Perlindungan ini selain menyangkut pengamanan terhadap diri pribadi, keluarga, dan harta, juga menyangkut kerahasiaan identitas saksi dan pelapor; dan/atau pemberian keterangan saksi/pelapor dalam proses pemeriksaan perkara tanpa bertatap muka dengan tersangka atau terdakwa.

“Perlindungan dilakukan oleh pejabat Polri yang wilayah kerjanya meliputi tempat tinggal/tempat kerja Saksi, Pelapor, penyidik BNN, penyidik Polri, penyidik pegawai negeri sipil tertentu, penuntut umum dan hakim yang memeriksa perkara tindak pidana narkotika dan prekursor narkotika, ahli dan petugas laboratorium beserta keluarganya,” bunyi Pasal 38 Ayat (1) PP ini.
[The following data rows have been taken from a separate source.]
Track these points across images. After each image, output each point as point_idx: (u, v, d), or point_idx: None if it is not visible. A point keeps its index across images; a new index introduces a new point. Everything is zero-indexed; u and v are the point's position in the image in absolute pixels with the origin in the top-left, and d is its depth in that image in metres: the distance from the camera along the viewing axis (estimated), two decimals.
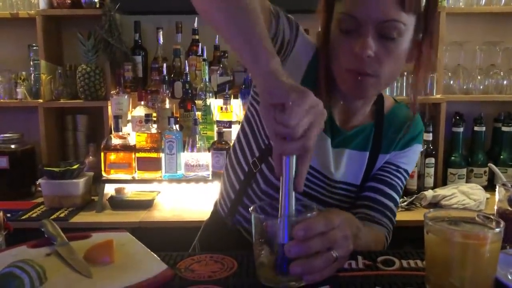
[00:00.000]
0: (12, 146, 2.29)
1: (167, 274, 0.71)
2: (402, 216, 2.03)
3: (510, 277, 0.71)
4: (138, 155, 2.16)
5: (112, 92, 2.33)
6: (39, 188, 2.22)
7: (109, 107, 2.31)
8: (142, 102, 2.27)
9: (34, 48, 2.39)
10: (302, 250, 0.68)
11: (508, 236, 0.72)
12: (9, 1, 2.37)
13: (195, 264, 0.79)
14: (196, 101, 2.24)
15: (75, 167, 2.14)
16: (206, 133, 2.24)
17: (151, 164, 2.16)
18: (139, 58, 2.37)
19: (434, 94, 2.34)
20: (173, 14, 2.39)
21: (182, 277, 0.74)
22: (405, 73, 2.21)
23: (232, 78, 2.32)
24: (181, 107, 2.26)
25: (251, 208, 0.74)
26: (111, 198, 2.18)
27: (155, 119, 2.23)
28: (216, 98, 2.27)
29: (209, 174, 2.15)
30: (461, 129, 2.39)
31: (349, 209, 0.99)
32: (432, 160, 2.33)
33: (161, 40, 2.37)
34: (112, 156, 2.16)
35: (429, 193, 2.20)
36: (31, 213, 2.07)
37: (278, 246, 0.69)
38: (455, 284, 0.66)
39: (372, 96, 1.01)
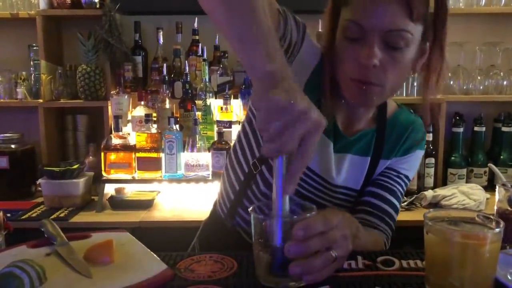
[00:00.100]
0: (12, 146, 2.29)
1: (167, 274, 0.70)
2: (402, 216, 2.00)
3: (510, 277, 0.71)
4: (138, 155, 2.16)
5: (112, 92, 2.33)
6: (39, 188, 2.22)
7: (109, 107, 2.31)
8: (142, 102, 2.27)
9: (34, 48, 2.40)
10: (301, 250, 0.67)
11: (508, 236, 0.73)
12: (9, 1, 2.37)
13: (195, 264, 0.79)
14: (196, 101, 2.24)
15: (75, 167, 2.14)
16: (206, 133, 2.24)
17: (151, 164, 2.16)
18: (139, 58, 2.37)
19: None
20: (173, 14, 2.39)
21: (182, 277, 0.74)
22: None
23: (232, 78, 2.32)
24: (181, 107, 2.26)
25: (250, 208, 0.74)
26: (111, 198, 2.18)
27: (155, 119, 2.23)
28: (216, 98, 2.27)
29: (209, 174, 2.15)
30: (461, 129, 2.39)
31: None
32: (432, 160, 2.34)
33: (161, 40, 2.37)
34: (112, 156, 2.16)
35: (429, 193, 2.20)
36: (31, 213, 2.07)
37: (272, 247, 0.69)
38: (454, 284, 0.66)
39: (376, 104, 1.00)
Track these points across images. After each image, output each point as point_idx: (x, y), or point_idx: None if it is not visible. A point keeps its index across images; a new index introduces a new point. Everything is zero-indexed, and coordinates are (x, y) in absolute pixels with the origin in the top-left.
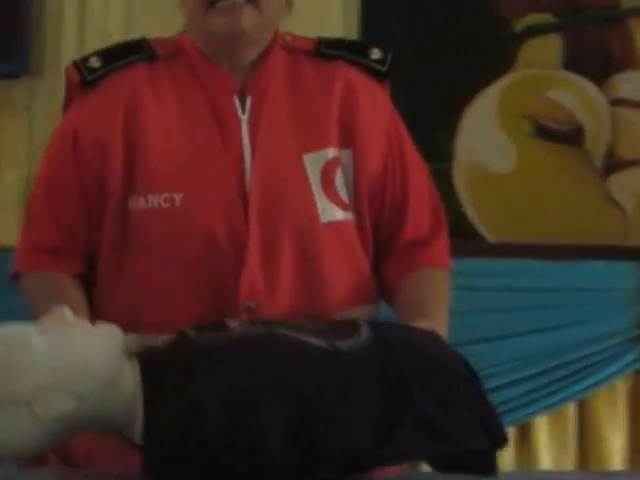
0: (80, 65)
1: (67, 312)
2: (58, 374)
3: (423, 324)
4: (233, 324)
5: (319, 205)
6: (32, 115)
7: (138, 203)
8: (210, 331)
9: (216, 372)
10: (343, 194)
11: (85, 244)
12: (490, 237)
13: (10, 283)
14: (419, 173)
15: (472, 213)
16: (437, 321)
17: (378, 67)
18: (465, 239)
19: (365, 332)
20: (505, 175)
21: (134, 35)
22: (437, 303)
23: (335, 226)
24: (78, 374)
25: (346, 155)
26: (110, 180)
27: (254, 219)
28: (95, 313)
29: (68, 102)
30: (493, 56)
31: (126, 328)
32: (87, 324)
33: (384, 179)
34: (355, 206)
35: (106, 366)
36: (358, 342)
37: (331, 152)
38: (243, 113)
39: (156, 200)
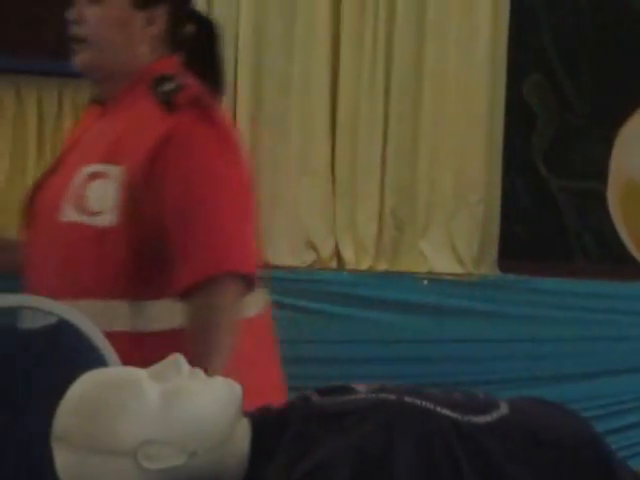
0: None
1: (181, 359)
2: (170, 428)
3: None
4: (360, 387)
5: (64, 207)
6: None
7: None
8: (335, 395)
9: (338, 438)
10: (93, 203)
11: None
12: None
13: None
14: (178, 198)
15: (625, 234)
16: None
17: (166, 100)
18: (618, 262)
19: (504, 410)
20: None
21: (266, 38)
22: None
23: (73, 226)
24: (192, 430)
25: (115, 170)
26: None
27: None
28: None
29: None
30: None
31: None
32: (202, 375)
33: (143, 197)
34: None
35: (222, 424)
36: (492, 419)
37: (95, 167)
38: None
39: None
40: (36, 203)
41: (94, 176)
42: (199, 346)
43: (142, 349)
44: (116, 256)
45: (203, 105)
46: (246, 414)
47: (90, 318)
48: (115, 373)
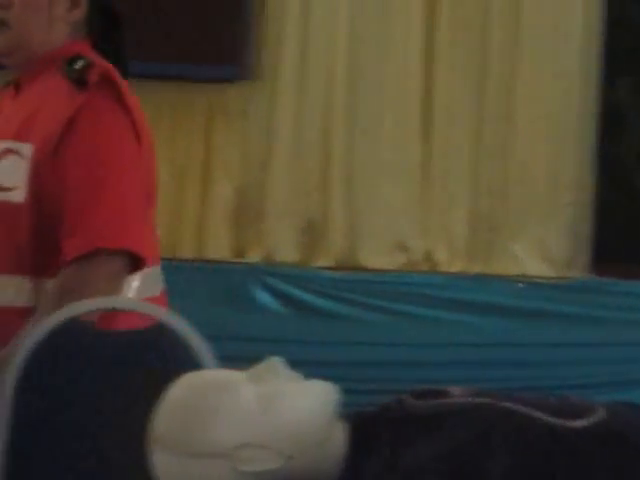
0: None
1: (280, 364)
2: (267, 431)
3: None
4: (455, 392)
5: None
6: (248, 122)
7: None
8: (429, 398)
9: (433, 441)
10: (5, 178)
11: None
12: None
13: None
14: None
15: None
16: None
17: (76, 78)
18: None
19: (600, 415)
20: None
21: (362, 40)
22: None
23: (9, 204)
24: (289, 434)
25: (26, 147)
26: None
27: None
28: None
29: None
30: None
31: None
32: (299, 378)
33: (48, 174)
34: (29, 192)
35: (319, 427)
36: (589, 424)
37: (7, 143)
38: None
39: None
40: None
41: (6, 152)
42: (55, 306)
43: None
44: (23, 232)
45: (113, 83)
46: (341, 417)
47: None
48: (213, 376)
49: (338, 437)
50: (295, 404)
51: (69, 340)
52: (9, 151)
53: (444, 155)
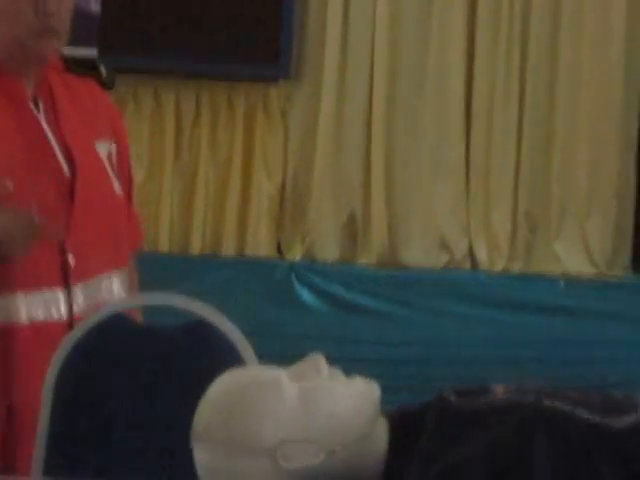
0: None
1: (322, 361)
2: (308, 427)
3: None
4: (498, 389)
5: (113, 182)
6: (288, 120)
7: None
8: (472, 395)
9: (475, 438)
10: (118, 175)
11: None
12: None
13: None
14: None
15: None
16: None
17: (108, 82)
18: None
19: None
20: None
21: (402, 39)
22: None
23: (120, 198)
24: (332, 430)
25: (114, 147)
26: None
27: (79, 193)
28: None
29: None
30: None
31: None
32: (340, 375)
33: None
34: (121, 186)
35: (361, 423)
36: (633, 421)
37: (108, 143)
38: (39, 113)
39: None
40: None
41: (109, 152)
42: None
43: None
44: (122, 225)
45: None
46: (384, 413)
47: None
48: (254, 373)
49: (380, 433)
50: (337, 400)
51: (114, 334)
52: (110, 150)
53: (485, 153)
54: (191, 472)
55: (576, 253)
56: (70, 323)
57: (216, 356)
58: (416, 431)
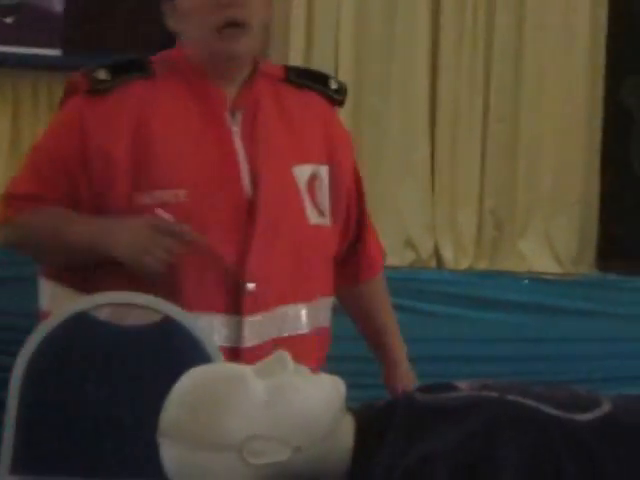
0: (88, 75)
1: (286, 356)
2: (275, 424)
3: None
4: (463, 386)
5: (307, 210)
6: None
7: (144, 199)
8: (437, 392)
9: (441, 434)
10: (320, 203)
11: None
12: None
13: None
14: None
15: None
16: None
17: (337, 97)
18: None
19: (606, 408)
20: None
21: (366, 40)
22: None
23: (316, 228)
24: (297, 426)
25: (324, 170)
26: (114, 183)
27: (261, 215)
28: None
29: (65, 103)
30: None
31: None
32: (308, 372)
33: (352, 194)
34: (332, 215)
35: (327, 420)
36: (598, 416)
37: (313, 166)
38: (234, 125)
39: (164, 195)
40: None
41: (313, 177)
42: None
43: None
44: (331, 254)
45: None
46: (350, 410)
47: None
48: (220, 369)
49: (346, 430)
50: (303, 397)
51: (77, 334)
52: (315, 176)
53: (451, 153)
54: (158, 468)
55: (542, 252)
56: (235, 349)
57: (182, 353)
58: (382, 428)
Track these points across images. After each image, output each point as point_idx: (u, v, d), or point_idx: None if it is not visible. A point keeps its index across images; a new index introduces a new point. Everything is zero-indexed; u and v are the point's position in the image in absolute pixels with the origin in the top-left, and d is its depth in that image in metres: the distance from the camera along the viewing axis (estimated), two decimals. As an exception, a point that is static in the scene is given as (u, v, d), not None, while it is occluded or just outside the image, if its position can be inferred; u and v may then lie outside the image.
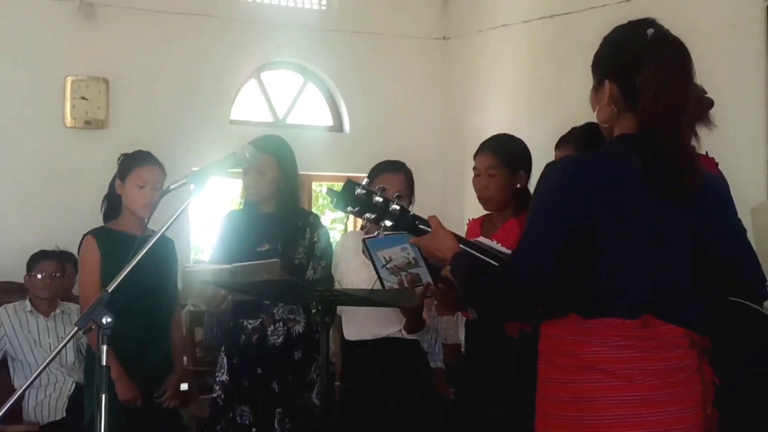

Disebutkan dalam PP ini, segala biaya berkaitan dengan perlindungan terhadap Saksi, Pelapor, penyidik BNN, penyidik Polri, penyidik pegawai negeri sipil tertentu, penuntut umum dan hakim, ahli dan petugas laboratorium beserta keluarganya dibebankan pada Anggaran Pendapatan dan Belanja Negara (APBN).